|“You Can’t Go Home Again” by Holger Mischke (2014)|
In the 1800s, newspapers were featuring drawings as a means to illustrate stories and even though photography was invented around that time (the earliest surviving camera photograph is “View from the Window at Le Gras” by Nicéphore Niépce from 1827), it wasn’t until the 1890s when halftone printing was perfected that photographs appeared in newspapers. By the beginning of the 20th century, drawings were completely replaced by photos.
I believe it is this connection of photographs and news that ultimately led to the “pics or it didn’t happen” attitude of today. Pictures taken by a camera were supposedly showing how it really happened, what it really looked like. Mostly because it is more expensive to print in color, most newspapers kept printing photos in black and white until the early 1980s (the New York Times and The Washington Post even remained in monochrome until the 1990s. Even though a black and white photograph seems to be even further from reality, from the truth.

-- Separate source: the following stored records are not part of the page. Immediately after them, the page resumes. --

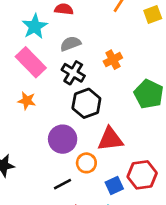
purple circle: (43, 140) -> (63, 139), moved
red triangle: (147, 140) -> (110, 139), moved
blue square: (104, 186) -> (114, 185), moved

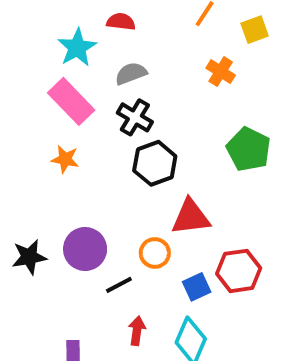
orange cross: (113, 60) -> (221, 72), moved, turned -30
purple circle: (63, 139) -> (85, 249), moved

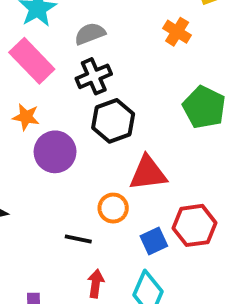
black cross: (135, 117) -> (94, 76), turned 36
purple circle: (85, 249) -> (55, 152), moved
black line: (119, 285) -> (78, 239), turned 40

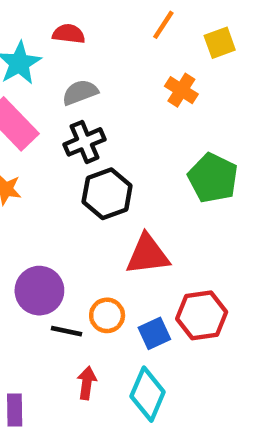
purple circle: (55, 152) -> (39, 291), moved
orange circle: (113, 208) -> (107, 315), moved

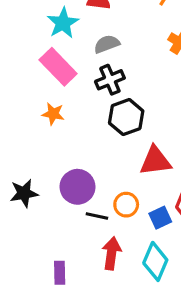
red arrow: (87, 383) -> (112, 253), size x1.4

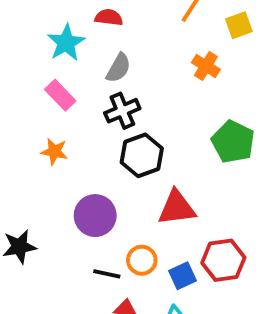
gray semicircle: (107, 44) -> (118, 68), turned 140
pink rectangle: (58, 67) -> (60, 95), size x0.7
purple circle: (77, 187) -> (95, 216), moved

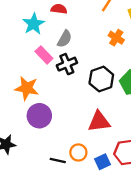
pink rectangle: (60, 95) -> (44, 55), moved
orange star: (54, 151) -> (27, 88), size x1.5
black hexagon: (142, 155) -> (101, 79), moved
purple circle: (95, 216) -> (39, 116), moved

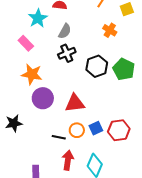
pink rectangle: (44, 55) -> (26, 43), moved
red triangle: (99, 121) -> (75, 103), moved
blue square: (102, 162) -> (96, 128), moved

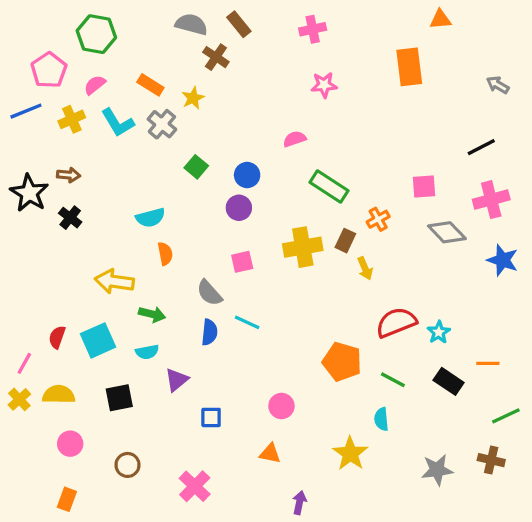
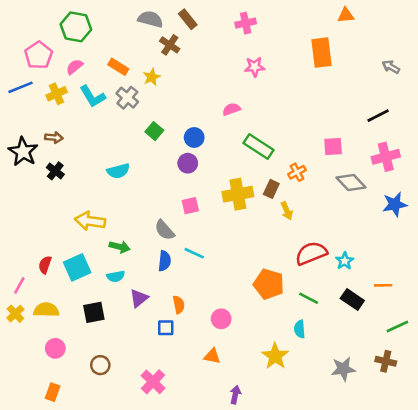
orange semicircle: (165, 254) -> (179, 305), moved
blue star: (503, 260) -> (395, 204), turned -30

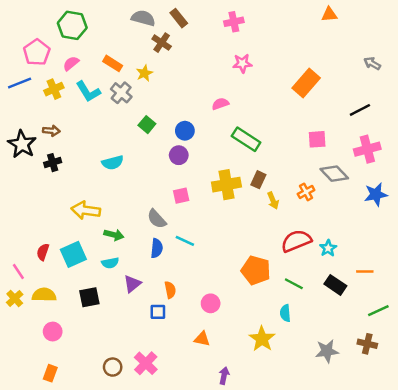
orange rectangle: (321, 53) -> (306, 83), moved, turned 48
black cross: (55, 171) -> (53, 163), turned 35
orange cross: (297, 172) -> (306, 192), moved
pink line: (19, 285) -> (18, 272), turned -63
brown circle: (100, 365) -> (113, 367), moved

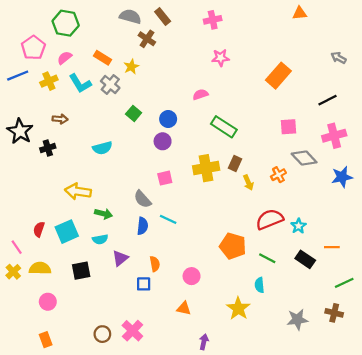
brown arrow: (51, 131) -> (60, 119), moved
orange rectangle: (50, 373) -> (46, 340), turned -40

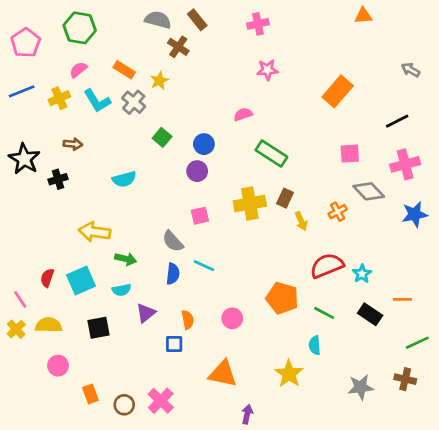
pink pentagon: (33, 48) -> (26, 43), moved
pink circle: (192, 276) -> (232, 318), moved
orange triangle: (184, 308) -> (223, 374), size x1.6
orange rectangle: (46, 340) -> (90, 394), moved

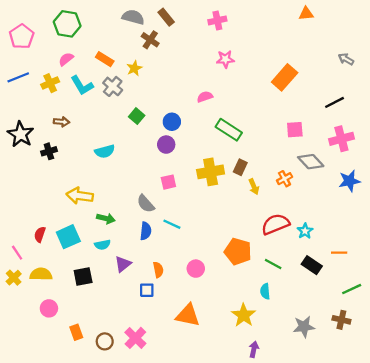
purple arrow: (247, 414) -> (254, 349), moved

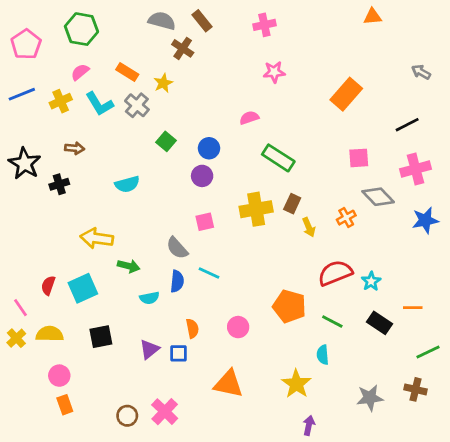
cyan semicircle: (102, 245) -> (149, 298), moved
purple triangle: (123, 264) -> (149, 349), moved
orange rectangle: (76, 332) -> (65, 405), moved

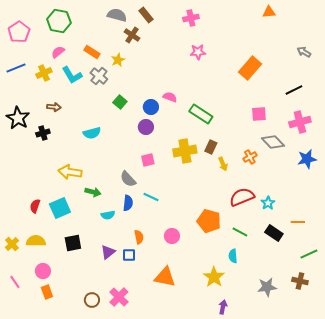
pink semicircle: (249, 118) -> (170, 97), moved, turned 40
pink line: (20, 308) -> (15, 282), moved

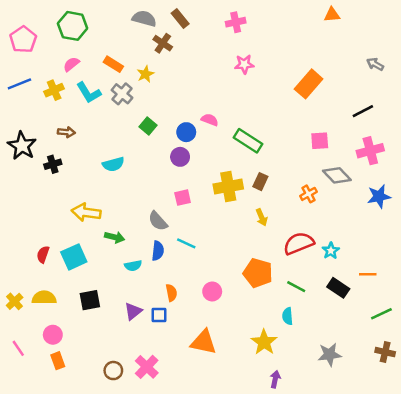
yellow arrow: (223, 164) -> (262, 217), moved
brown cross: (300, 281) -> (385, 352), moved

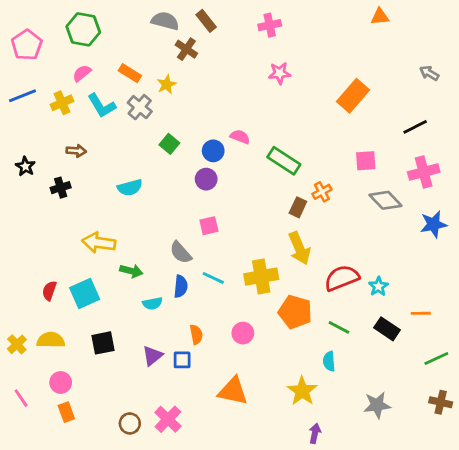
black star: (22, 146) -> (25, 166), size x0.6
yellow cross: (228, 186) -> (261, 277), moved
orange cross: (309, 194) -> (322, 192), moved
yellow arrow: (262, 217) -> (299, 248), size x1.6

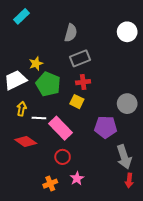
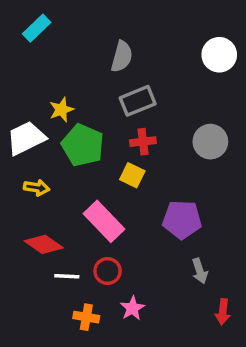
gray circle: (127, 104) -> (210, 142), moved
yellow arrow: (22, 109) -> (37, 188), turned 88
white line: (39, 118) -> (67, 276), moved
gray arrow: (124, 157) -> (200, 271), moved, size x0.6
orange cross: (50, 184) -> (86, 317), turned 32

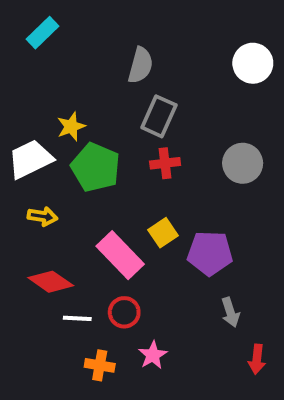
gray rectangle: (138, 101) -> (159, 116), turned -44
yellow square: (132, 175) -> (163, 233), moved, turned 30

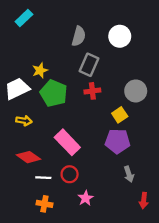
white circle: (253, 63) -> (120, 36), moved
yellow square: (163, 233) -> (120, 115), moved
orange cross: (100, 365) -> (44, 204), moved

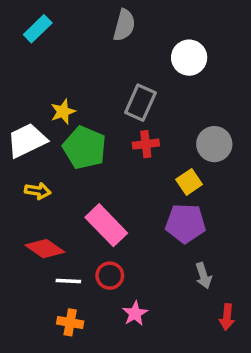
gray semicircle: (79, 36) -> (124, 25), moved

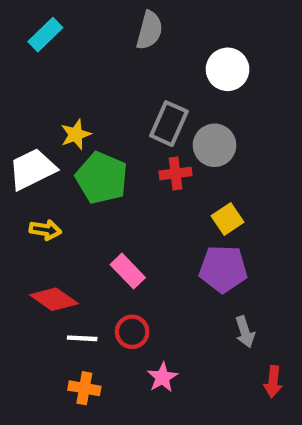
gray circle: (214, 144) -> (215, 145), moved
pink rectangle: (106, 225) -> (128, 271), size x0.7

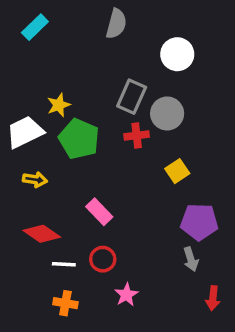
purple pentagon: (223, 269) -> (199, 222), moved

I say “seems”, because at this point you have to ask yourself what reality and truth really are if you want to discuss whether a photograph can really represent them. Growing up we were lead to believe that there can only be one truth. That it is (as the dictionary says) “the body of real things, events and facts”. But if you wouldn’t stop at that and doubted that “real things” or “facts” were just as “the truth” nothing you could really rely on, you were in trouble. Or about to free yourself.
To be open-minded (among other things) means to be able to accept the possibility of things to happen although they shouldn’t happen. Because science says so. Or religion. Or your parents. You could even go as far as to say IF you consider an outcome as at least possible, as far-fetched as it may seem, the probability of it actually happening, increases.
We must also keep in mind what an impact one’s own perception of the world around us has on what one considers to be real/true. And this perception is, of course, a mosaic composed of everything we ever did, felt, heard, saw and experienced. So I guess it is safe to say that everyone has to some degree a reality of his own.
So even though photos have been considered “the truth” for so long, I find it important to realize they really aren’t. Even if I try to reproduce the scene I saw as true to reality in terms of color, light, depth of field and distortion as possible, it will not be the same to all, we will all see it differently.
So should this frustrate me? That I can’t get the same message across to every single person that views my images? Absolutely not.
I do write some lines for each of my photos and publish those along with them. Which doesn’t mean that I want what I feel looking at the scene or at the image and writing the words to be what the viewer feels. And not only because it is not possible, to begin with.
The photograph must find a viewer who is touched by something in my printed photograph. The viewer and the photograph have to find each other. And in a way, this viewer who feels something looking at my work and I share something on a level of intimacy that mostly will not be acted on, will not be a part of the real world. But will nevertheless be true.